“Although well-meaning, many of the suggestions only make sense if you say them very fast.” -Howard Wainer (2011, p. 7) from Uneducated Guesses
I love this phrase: Your ideas only make sense if you say them very fast. I find myself wanting to invoke this idea anytime I hear some of the counterarguments to methodological reform. For example, I think this line applies to NS’s comment about climate change skeptics.
Anyways, I am about 90% done with the articles in the November 2012 special issue of Perspectives on Psychological Science. I enjoyed reading most of the articles and it is good resource for thinking about reform in psychological research. It should probably be required reading in graduate seminars. So far, the article that generated the strongest initial reaction was the Galak and Meyvis (2012; hereafter G & M) reply to Francis (2012). I think they basically made his point for him. [I should disclose that I think the basic idea pursued by G and M seems plausible and I think their reply was written in a constructive fashion. I just did not find their arguments very convincing.]
Francis (2012) suggests that the 8 studies in their package are less compelling when viewed in the aggregate because the “hit” rate is much higher than one would expect given the sample sizes and effect size in question. The implication is that there is probably publication bias. [Note: People sometimes quibble over how Francis calculates his effect size estimate but that is a topic for another blog post.]

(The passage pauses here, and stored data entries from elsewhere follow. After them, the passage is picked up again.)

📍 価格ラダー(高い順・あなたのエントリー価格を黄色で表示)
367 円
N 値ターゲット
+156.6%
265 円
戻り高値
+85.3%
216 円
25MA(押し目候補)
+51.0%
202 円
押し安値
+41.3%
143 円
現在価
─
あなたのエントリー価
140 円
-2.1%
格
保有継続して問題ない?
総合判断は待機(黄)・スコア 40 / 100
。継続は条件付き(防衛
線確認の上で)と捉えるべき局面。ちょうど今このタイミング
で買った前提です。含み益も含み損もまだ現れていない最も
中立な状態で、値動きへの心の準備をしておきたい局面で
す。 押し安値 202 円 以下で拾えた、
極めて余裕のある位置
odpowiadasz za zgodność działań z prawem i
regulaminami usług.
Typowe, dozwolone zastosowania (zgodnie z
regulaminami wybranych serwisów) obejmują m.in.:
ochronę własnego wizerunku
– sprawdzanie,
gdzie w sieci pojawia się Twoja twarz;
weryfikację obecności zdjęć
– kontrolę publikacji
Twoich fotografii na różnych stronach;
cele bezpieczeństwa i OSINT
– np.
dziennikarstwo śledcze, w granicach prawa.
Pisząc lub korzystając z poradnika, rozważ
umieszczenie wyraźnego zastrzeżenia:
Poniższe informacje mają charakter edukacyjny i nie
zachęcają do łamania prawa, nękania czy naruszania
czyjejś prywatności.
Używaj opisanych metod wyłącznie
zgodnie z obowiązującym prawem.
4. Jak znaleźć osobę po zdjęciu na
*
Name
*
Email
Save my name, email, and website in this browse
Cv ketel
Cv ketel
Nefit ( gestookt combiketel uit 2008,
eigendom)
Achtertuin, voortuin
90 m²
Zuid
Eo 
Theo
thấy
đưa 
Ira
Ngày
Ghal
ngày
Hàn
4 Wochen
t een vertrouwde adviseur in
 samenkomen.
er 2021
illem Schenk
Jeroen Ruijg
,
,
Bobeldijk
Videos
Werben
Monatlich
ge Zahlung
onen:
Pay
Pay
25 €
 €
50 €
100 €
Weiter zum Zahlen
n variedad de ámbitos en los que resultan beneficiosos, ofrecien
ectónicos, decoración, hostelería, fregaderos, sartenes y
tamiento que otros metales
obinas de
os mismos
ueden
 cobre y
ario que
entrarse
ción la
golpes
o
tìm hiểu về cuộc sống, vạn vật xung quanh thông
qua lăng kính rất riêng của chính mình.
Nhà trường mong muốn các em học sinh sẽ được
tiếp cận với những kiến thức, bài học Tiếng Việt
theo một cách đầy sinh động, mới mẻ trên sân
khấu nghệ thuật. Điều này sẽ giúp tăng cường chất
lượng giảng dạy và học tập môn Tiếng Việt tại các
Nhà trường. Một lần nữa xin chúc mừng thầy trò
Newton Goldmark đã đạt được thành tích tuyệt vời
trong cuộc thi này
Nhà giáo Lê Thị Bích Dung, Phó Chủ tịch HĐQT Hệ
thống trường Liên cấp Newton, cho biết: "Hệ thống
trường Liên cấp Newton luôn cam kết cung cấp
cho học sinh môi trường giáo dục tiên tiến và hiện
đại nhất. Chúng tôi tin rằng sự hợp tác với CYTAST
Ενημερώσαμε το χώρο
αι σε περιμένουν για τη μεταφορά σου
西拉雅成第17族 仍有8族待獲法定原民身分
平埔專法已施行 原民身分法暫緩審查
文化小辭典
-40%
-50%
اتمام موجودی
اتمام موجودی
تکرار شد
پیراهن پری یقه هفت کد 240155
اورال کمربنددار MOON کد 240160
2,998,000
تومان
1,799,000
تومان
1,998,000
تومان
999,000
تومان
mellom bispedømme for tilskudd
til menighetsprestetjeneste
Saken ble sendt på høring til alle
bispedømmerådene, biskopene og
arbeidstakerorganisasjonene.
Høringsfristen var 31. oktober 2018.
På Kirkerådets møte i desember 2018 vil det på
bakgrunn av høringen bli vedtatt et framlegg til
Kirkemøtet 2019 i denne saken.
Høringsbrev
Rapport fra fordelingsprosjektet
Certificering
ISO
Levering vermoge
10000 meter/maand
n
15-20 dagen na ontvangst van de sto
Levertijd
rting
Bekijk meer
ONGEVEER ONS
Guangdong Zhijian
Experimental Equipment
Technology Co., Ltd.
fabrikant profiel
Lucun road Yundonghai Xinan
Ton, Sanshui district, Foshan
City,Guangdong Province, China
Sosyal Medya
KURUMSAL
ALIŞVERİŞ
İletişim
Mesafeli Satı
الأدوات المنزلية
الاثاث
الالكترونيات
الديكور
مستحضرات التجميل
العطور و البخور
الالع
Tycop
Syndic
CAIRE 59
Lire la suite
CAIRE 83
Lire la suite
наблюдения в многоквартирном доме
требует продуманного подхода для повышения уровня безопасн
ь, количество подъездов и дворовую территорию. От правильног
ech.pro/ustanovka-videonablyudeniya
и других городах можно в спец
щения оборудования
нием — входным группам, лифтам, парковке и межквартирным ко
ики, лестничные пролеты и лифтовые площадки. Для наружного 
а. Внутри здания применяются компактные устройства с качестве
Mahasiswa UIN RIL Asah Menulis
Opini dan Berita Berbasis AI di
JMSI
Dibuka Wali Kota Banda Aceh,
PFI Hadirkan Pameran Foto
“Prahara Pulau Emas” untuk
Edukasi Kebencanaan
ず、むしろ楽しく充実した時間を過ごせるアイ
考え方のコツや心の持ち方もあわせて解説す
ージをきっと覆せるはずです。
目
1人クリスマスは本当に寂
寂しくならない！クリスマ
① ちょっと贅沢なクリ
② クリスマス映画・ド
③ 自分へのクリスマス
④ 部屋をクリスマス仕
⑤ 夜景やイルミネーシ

I happen to like the “Francis” tables because readers get to see effect size estimates and the sample sizes stripped clean of narrative baggage. Usually the effect sizes are large and the sample sizes are small. This general pattern would seem to characterize the G and M results. (Moreover, the correlation between effect size estimates and sample sizes for the G and M set of results was something like -.88. Ouch!).
G and M acknowledge that they had studies in their file drawer: “We reported eight successful demonstrations of this phenomenon in our paper, but we also conducted five additional studies whose results either did not reach conventional levels of significance or did reach significance but ended up being rhetorically redundant” (G & M, 2012, p. 595). So there was selective reporting. Case closed in my book. Game over. As an aside, I am not sure I can distinguish between those desperate effect sizes who are reaching toward the p < .05 promised land from those who are fleeing from it. Can you? It probably takes ESP.
G and M calculated their overall effect size as a g* of .38 (95% CI .25 to .51) with all studies in the mix whereas Francis reported the average g* from the published work as .57. So it seems to me that their extra data brings down the overall effect size estimate. Is this a hint of the so-called decline effect? G and M seem to want to argue that because the g* estimate is bigger than zero that there is no real issue at stake. I disagree. Scientific judgment is rarely a yes/no decision about the existence of an effect. It is more often about the magnitude of the effect. I worry that the G and M approach distorts effect size estimates and possibly even perpetuates small n studies in the literature.
G and M also stake a position that I fail to understand: “However, as is the case for many papers in experimental psychology, the goal was never to assess the exact size of the effect, but rather to test between competing theoretical predictions” (G & M, 2012, p. 595). People use this or a similar argument to dismiss current concerns about the paucity of exact replications and the proliferation of small sample sizes in the literature. What I do understand about this argument makes me skeptical. Let’s quote from the bible of Jacob Cohen (1990, p. 1309):
“In retrospect, it seems to me simultaneously quite understandable yet also ridiculous to try to develop theories about human behavior with p values from Fisherian hypothesis testing and no more than a primitive sense of effect size.”
So effect sizes matter for theories. Effect sizes tell us something about the magnitude of the associations in question (causal or otherwise) and I happen to think this is critical information for evaluating the truthiness of a theoretical idea. Indeed, I think the field of psychology would be healthier if we focused on getting more precise estimates of particular effects rather than playing this game of collecting “hits” from a bunch of underpowered “conceptual” extensions of a general idea. I actually think G and M should have written this statement: “As is the case for many papers in psychology, our goal was to present as much evidence as possible for our preferred theoretical orientation.”
This strategy seems common but I believe it ultimately produced a JPSP paper on ESP. So perhaps it is time to discard this approach and try something else for a change. Heck, even a 1-year recess might be worth it. That moratorium on NHST worked, right?